The music of Breath of Fire III was composed by Yoshino Aoki and Akari Kaida, two members of Capcom's internal sound team who also provided the vocals for the title's ending song "Pure Again". While previous games in the series used more traditional orchestral compositions, the soundtrack to Breath of Fire III features a unique jazz-inspired motif that focuses on instruments such as piano and xylophone. In September 1997, Capcom released the Breath of Fire III Original Soundtrack published by First Smile Entertainment, which features 31 select songs from the game across a single disc. A complete musical selection for the game would not be made available until March 2006, when the company released the Breath of Fire Original Soundtrack Special Box boxset containing music from the first five games in the series. Capcom had originally intended to use the theme song "Machi" (, lit. City) by rock band Sophia for an opening animation that was to be included in the game but later discarded. The song would later appear in the game's television commercial in Japan, and would be released as a single in July 1997 by Toy's Factory.

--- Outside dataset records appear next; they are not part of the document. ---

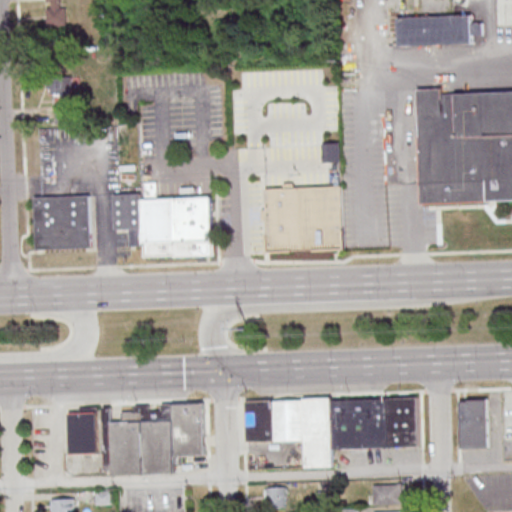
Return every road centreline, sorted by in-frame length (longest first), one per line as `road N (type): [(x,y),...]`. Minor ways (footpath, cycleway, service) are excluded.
road 1 (residential): [(11,295),(0,39)]
road 2 (trunk): [(231,289),(0,295)]
road 3 (trunk): [(223,371),(436,362)]
road 4 (trunk): [(414,282),(231,289)]
road 5 (residential): [(440,511),(436,362)]
road 6 (trunk): [(75,376),(223,371)]
road 7 (trunk): [(0,357),(79,351),(89,330),(65,294)]
road 8 (residential): [(226,511),(223,371)]
road 9 (residential): [(11,511),(11,379)]
road 10 (residential): [(237,289),(229,159)]
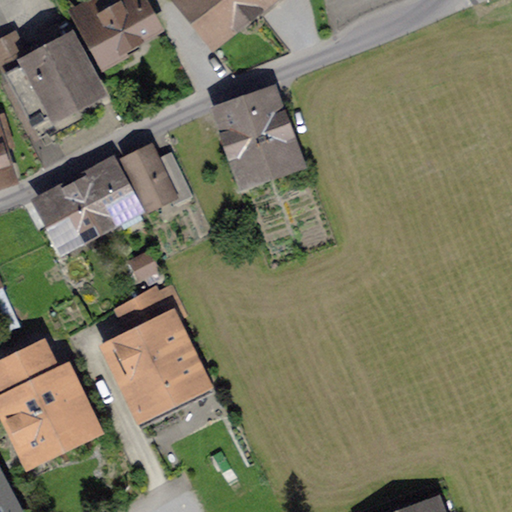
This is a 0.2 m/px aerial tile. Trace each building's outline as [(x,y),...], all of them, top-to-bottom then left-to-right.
[(155,20),(143,0),(95,0),(77,10),(104,58),(154,30),(150,22),(155,20)] [(274,0),(183,0),(214,38),(255,6),(260,12),(274,0)] [(0,62),(34,126),(104,88),(76,37),(30,63),(16,37),(0,45),(0,62)] [(221,111),(245,177),(294,160),(270,93),(221,111)] [(0,183),(7,181),(0,157),(0,150),(11,147),(2,115),(0,115),(0,183)] [(156,162),(152,153),(128,164),(148,206),(171,195),(176,204),(191,197),(171,155),(156,162)] [(44,203),(66,245),(110,222),(112,226),(140,211),(115,165),(44,203)] [(148,256),(136,262),(143,277),(156,271),(148,256)] [(145,417),(203,389),(171,321),(185,314),(171,287),(157,294),(155,290),(119,312),(125,324),(135,320),(143,335),(112,350),(145,417)] [(42,351),(0,371),(15,401),(5,406),(30,457),(91,427),(66,377),(56,381),(42,351)]
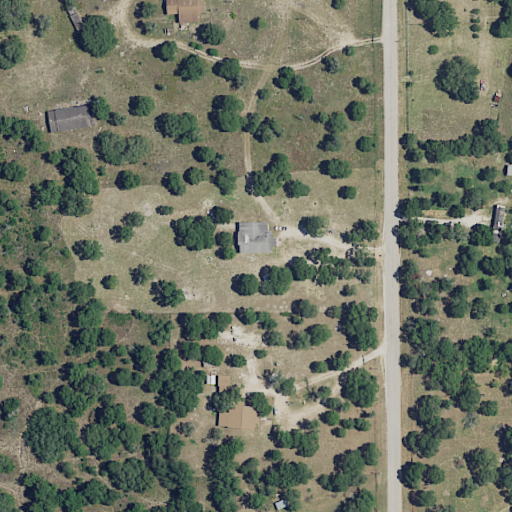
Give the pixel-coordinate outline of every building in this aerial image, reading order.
[(182,22),(205,21),(203,0),(169,0),(170,12),(181,12),(182,22)] [(52,130),(96,126),(94,104),(50,108),(52,130)] [(504,229),(506,205),(497,205),(496,228),(504,229)] [(270,220),(241,221),(242,252),(276,251),(276,230),(270,230),(270,220)] [(503,229),(492,228),(491,237),(502,238),(503,229)] [(232,388),(232,375),(220,375),(220,388),(232,388)] [(220,426),(259,428),(260,405),(231,404),(231,411),(220,411),(220,426)]
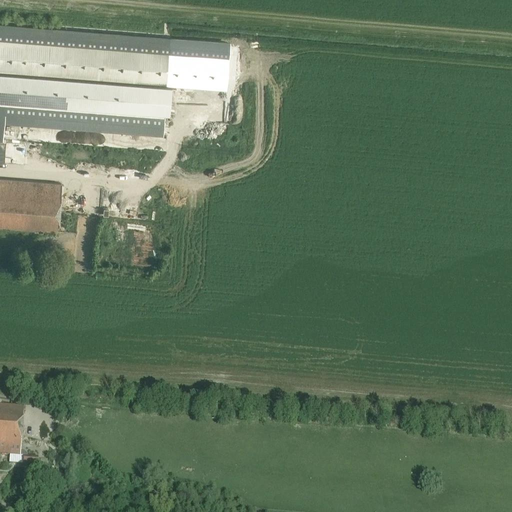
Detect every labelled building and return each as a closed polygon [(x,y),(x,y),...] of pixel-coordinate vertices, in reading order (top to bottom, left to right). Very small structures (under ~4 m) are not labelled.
[(0,39),(169,53),(170,37),(0,23),(0,39)] [(230,42),(170,37),(169,53),(166,86),(226,91),(230,42)] [(0,72),(166,86),(169,53),(0,39),(0,72)] [(0,101),(174,115),(176,87),(166,86),(0,73),(0,101)] [(0,161),(24,164),(26,144),(3,142),(4,138),(167,151),(169,116),(0,102),(0,161)] [(58,232),(59,225),(62,183),(0,177),(0,227),(34,230),(58,232)] [(69,405),(58,400),(53,411),(63,416),(69,405)] [(20,451),(24,406),(0,404),(0,454),(9,455),(20,456),(20,451)] [(20,456),(9,455),(9,463),(23,465),(24,457),(20,456)] [(23,465),(38,467),(38,458),(27,457),(24,457),(23,465)]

In December 1997, Capcom's released the Breath of Fire III Drama Album, a radio drama which features re-enactments of scenes from the game performed by new and returning voice actors. Some characters, such as Momo, Garr, and Peco, are re-cast, now voiced by Kotono Mitsuishi, Akio Ōtsuka, and Yukiko Matsuura respectively, while Kappei Yamaguchi now performs as both child and adult Ryu, and Kyoko Hikami returns as the voice of Nina, who also sings the album's image song, "Harmonica". The album also includes new voiced roles such as Tomohiro Nishimura as Balio, Takehito Koyasu as Sunder, and Sayaka Narita and Omi Minami as Bambi and Bimbi, a team of reporters created especially for the album.